Makaledeki anlatıya göre İbn-i Sinâ ormanda karşılaştığında Şeyh Hazretleri topladığı odunları neye yüklemişti?

> [Makale]:
·····

İBN-İ SİNÂ VE ŞEYH EBU’L HASAN HAZRETLERİ

Ferîdüddîn Attâr Hazretleri’nin müellifi olduğu tasavvufun kült eserlerinden biri haline gelen Tezkiretü’l-Evliyâ adlı eserden nakil edildiğine göre:

“İbn-i Sinâ, Şeyh Hazrelerini ziyaret için evine geldi. Kapıyı çalınca hanımı çıktı ve:

“-Ne istiyorsun?” dedi.

İbn-i Sinâ:

“-Şeyh Hazrelerini ziyaret etmek için geldim.” deyince kadın Şeyh Hazretleri hakkında -onun büyüklüğüne inanmadığı için- uygun olmayan sözler söyledi ve:

“-Onun için mi bu akdar yoldan gelip yoruldun?” dedi. İbn-i Sinâ:

“-Ben onu görmek, sohbetinde bulunmak istiyorum.” deyince:

“-Odun toplamaya gitti.” dedi kadın. İbn-i Sinâ, ormana doğru yola çıktı. Şeyh Hazretlerini, topladığı odunları bir aslana yüklemiş gelirken gördü. İbn-i Sinâ bu hale çok şaşırdı, hayret etti. Yanına varınca Şeyh Hazretleri:

“-Buna şaşırma! Ben hanımımın yükünü nefsime yükledim, Allah da bizim yükümüzü bu aslana yükledi.” buyurdular.

MÜBAREK SÖZLERİNDEN

“-Tâ Türkistan’dan Şam’ın kapısına olan sahadaki kimselerden birinin parmağına batan diken benim parmağıma batmıştır. Keza Türkistan’dan Suriye’ye kadar olan yerlerde bir kimsenin ayağına taşa çarpsa onun acısını ben duyarım. Bir kalpte üzüntü olsa o kalp benim kalbimdir.”

“-Geceleri uyumayı, gündüzleri de yemeyi düşünen kimse hedefe nasıl ulaşabilir ?”

“-Peygamber Efendimiz (s.a.v), ‘Alimler benim varislerimdir.’ buyuruyor. Varisin, varis olduğunu kişinin yolunda gitmesi kazımdır. Peygamber Efendimiz (s.a.v) fakirliği seçti. Kerem sahibi ve cömert idi. Güzel ahlak sahibi idi. İnsanları hidayete irşat ederdi. Güvenilirdi, asla hainlik etmezdi. Tamâkâr değildi. Hayır ve şer hepsinin Allah’ın takdiriyle olduğuna inanırdı, insanlara nasihat ederdi, insanları asla kandırmaz ve aldatmazdı. İnsanların korktuğu şeylerden hiç korkmazdı, insanların ümit ettiği (dünyalık) şeyleri asla arzulamazdı ve dünyalık bir şeye aldanmazdı. İşte bunlar Peygamber Efendimiz (s.a.v) güzel ahlakından bir kısımdır. Onun varisi olduğunu söyleyen kimsenin güzel ahlaka, hiç olmazsa bir kısmına sahip olması lazımdır.”

·····

> [Sağlanan satırlar]:
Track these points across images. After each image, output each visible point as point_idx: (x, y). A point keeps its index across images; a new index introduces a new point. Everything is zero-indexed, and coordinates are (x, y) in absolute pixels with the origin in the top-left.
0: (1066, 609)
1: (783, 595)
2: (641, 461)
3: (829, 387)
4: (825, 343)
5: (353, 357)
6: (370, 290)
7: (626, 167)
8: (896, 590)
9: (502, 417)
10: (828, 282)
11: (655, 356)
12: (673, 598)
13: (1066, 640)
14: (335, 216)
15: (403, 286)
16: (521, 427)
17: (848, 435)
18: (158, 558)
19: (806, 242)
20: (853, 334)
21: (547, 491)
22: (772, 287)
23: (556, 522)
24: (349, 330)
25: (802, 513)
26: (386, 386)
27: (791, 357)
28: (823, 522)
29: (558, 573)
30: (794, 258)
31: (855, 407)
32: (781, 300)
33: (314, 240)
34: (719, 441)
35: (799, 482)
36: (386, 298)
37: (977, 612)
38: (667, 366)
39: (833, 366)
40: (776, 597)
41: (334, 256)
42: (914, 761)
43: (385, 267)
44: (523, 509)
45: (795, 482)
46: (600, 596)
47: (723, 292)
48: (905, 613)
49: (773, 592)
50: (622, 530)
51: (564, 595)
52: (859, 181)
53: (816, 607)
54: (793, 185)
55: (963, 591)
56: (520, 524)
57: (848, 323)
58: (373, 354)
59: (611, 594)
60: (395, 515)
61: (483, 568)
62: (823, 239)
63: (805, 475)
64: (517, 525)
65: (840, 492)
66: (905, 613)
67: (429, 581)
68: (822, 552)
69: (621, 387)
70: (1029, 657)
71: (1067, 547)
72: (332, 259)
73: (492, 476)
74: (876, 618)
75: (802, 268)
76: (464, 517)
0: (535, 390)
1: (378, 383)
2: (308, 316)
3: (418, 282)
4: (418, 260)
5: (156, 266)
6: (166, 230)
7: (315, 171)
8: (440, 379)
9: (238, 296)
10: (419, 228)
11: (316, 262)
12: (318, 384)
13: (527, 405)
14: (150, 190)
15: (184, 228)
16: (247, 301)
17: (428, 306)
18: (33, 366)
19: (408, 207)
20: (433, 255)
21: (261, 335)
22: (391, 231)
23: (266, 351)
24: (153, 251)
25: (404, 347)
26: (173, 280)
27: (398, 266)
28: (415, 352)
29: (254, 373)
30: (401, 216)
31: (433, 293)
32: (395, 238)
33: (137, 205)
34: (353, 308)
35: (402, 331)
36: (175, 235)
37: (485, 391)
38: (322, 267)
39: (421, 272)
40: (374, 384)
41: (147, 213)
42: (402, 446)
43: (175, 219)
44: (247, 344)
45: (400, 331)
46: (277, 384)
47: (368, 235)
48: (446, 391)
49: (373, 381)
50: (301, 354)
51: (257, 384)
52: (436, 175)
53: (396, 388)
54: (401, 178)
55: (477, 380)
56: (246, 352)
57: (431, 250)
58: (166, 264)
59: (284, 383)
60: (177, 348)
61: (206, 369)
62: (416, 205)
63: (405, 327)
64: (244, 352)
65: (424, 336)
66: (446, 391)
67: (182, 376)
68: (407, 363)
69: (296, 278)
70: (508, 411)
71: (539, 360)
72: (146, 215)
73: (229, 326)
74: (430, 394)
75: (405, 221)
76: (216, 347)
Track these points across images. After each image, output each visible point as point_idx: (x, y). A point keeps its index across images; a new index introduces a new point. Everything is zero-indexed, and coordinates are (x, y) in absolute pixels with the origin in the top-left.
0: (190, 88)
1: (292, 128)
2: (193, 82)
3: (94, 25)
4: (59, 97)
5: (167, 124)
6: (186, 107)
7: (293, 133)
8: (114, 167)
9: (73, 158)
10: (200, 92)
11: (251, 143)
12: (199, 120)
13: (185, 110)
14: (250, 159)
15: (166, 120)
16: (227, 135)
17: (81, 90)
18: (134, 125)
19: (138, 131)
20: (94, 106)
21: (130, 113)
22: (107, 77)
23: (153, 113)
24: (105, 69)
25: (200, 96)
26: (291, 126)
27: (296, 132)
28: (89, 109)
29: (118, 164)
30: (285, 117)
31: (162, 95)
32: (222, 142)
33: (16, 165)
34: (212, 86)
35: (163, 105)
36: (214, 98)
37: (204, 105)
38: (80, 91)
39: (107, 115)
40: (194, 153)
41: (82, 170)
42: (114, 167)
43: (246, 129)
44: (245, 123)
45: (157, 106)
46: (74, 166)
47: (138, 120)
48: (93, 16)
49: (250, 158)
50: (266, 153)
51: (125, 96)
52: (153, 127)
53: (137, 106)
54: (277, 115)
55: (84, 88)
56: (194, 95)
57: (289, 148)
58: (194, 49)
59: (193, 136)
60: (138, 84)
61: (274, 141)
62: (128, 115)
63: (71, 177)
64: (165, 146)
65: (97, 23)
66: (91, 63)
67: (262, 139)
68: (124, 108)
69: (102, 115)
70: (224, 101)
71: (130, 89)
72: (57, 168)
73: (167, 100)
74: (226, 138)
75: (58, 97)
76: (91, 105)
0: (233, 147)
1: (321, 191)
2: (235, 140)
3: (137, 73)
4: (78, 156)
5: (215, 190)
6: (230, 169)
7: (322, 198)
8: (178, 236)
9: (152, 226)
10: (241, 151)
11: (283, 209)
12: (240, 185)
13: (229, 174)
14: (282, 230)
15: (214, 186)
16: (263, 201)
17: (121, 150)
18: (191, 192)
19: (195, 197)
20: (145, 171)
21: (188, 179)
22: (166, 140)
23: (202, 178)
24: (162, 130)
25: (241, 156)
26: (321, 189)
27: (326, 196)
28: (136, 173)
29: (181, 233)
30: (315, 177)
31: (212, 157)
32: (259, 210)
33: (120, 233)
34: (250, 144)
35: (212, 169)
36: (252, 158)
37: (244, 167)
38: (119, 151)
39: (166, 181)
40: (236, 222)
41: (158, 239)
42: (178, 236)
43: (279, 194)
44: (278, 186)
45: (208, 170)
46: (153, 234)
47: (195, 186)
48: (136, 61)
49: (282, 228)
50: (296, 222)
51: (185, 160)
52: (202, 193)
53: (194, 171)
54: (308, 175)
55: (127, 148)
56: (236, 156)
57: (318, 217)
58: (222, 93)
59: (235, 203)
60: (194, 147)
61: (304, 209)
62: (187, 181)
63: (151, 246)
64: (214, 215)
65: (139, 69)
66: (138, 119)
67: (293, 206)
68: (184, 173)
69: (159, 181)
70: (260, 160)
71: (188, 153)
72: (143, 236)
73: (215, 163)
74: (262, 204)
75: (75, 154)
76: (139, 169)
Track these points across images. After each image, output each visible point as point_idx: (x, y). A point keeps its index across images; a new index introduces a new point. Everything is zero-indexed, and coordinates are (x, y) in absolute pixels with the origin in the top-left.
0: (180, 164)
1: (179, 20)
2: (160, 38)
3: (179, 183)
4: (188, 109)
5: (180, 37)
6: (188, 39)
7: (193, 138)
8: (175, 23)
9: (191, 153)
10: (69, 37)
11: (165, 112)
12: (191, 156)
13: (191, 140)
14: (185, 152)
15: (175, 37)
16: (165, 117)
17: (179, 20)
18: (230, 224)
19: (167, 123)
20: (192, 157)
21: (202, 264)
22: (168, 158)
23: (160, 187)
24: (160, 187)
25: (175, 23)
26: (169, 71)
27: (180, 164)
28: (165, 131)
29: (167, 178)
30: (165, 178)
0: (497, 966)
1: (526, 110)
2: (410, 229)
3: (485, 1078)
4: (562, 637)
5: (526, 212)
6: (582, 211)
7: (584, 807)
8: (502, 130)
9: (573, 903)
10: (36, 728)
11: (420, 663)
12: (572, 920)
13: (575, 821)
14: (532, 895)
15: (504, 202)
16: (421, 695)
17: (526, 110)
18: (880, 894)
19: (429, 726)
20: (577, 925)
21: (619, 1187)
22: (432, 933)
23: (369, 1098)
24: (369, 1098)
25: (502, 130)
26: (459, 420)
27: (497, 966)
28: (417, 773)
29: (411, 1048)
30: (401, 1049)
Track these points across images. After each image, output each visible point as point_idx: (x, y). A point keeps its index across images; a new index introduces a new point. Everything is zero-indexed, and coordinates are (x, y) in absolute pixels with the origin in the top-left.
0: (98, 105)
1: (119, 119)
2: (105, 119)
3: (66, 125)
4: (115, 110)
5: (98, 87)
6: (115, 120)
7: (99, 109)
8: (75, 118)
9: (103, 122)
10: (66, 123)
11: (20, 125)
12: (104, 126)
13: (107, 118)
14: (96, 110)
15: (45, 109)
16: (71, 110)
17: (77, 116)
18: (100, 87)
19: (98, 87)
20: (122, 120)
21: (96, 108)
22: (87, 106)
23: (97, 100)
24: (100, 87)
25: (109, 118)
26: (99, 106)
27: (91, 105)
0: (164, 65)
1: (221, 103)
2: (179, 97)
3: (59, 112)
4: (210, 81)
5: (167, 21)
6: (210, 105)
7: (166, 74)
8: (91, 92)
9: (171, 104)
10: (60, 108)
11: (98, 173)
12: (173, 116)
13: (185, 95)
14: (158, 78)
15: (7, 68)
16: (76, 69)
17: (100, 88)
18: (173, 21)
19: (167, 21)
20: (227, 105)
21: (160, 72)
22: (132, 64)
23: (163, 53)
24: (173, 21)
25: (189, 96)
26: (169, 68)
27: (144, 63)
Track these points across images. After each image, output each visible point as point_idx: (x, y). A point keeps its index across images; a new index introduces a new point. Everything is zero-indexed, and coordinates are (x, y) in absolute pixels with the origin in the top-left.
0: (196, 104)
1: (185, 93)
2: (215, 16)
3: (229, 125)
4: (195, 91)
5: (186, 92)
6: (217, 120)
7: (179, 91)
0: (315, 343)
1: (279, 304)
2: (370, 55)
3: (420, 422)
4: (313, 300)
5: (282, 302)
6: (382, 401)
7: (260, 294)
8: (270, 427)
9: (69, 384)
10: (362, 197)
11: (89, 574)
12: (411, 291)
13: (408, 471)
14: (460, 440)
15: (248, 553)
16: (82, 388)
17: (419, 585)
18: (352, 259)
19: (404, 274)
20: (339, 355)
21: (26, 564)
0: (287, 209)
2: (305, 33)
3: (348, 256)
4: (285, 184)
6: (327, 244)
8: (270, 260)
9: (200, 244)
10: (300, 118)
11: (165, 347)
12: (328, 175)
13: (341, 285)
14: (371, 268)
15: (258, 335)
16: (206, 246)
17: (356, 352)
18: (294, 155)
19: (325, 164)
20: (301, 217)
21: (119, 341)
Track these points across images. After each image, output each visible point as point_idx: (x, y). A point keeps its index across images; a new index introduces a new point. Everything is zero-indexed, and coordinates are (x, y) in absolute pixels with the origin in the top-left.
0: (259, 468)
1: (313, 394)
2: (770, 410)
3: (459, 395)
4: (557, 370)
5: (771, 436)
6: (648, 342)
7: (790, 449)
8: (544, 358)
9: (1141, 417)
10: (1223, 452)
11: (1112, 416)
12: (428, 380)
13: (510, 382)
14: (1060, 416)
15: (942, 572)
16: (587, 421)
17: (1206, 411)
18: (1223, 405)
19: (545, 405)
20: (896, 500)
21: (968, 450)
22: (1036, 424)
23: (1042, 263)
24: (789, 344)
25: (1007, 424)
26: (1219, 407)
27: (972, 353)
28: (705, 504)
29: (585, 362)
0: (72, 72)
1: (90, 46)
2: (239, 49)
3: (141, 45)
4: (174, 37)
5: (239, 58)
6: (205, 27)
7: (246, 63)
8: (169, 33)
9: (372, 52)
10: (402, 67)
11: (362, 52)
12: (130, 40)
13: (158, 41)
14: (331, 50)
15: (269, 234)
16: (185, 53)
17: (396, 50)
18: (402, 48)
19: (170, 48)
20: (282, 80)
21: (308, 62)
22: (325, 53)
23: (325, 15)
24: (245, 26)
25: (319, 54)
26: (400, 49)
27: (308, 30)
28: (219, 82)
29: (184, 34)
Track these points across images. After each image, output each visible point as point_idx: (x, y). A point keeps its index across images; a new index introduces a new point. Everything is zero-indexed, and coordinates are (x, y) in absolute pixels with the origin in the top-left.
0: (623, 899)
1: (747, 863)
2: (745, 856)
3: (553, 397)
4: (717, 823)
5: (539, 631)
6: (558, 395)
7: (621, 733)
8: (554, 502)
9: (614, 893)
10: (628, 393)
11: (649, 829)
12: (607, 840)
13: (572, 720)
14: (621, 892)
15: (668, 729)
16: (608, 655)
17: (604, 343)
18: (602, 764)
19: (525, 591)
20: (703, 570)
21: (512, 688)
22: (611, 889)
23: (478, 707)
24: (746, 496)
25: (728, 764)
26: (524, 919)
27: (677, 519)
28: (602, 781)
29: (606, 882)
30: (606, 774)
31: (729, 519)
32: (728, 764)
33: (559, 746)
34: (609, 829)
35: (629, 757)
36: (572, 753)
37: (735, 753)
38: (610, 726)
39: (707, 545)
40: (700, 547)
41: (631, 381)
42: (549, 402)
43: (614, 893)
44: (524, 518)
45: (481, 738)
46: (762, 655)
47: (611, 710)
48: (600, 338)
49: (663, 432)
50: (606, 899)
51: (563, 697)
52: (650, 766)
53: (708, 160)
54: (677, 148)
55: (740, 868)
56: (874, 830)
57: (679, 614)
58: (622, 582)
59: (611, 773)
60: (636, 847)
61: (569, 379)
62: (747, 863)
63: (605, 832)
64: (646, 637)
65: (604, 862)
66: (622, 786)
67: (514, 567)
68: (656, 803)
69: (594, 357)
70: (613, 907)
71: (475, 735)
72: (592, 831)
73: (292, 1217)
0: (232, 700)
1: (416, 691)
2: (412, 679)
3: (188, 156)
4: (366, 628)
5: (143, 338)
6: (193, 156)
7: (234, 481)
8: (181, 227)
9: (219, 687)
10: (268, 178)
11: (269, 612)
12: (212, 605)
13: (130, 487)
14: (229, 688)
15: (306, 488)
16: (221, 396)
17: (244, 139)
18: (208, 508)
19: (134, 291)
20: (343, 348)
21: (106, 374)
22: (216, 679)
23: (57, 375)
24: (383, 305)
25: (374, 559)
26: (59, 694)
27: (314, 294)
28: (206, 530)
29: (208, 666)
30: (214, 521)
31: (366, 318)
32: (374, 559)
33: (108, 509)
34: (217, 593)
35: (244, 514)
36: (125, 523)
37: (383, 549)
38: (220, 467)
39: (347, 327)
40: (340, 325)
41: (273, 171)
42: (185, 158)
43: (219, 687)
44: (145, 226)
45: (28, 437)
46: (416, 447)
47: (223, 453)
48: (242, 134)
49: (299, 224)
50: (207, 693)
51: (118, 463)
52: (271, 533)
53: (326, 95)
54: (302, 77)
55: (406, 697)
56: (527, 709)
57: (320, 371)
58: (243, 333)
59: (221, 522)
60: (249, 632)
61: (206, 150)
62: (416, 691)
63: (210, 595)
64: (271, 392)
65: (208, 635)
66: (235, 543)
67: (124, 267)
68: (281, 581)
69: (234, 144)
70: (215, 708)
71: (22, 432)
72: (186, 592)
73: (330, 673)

·····

> [Sorunun cevabı]: Bir aslana yüklemişti.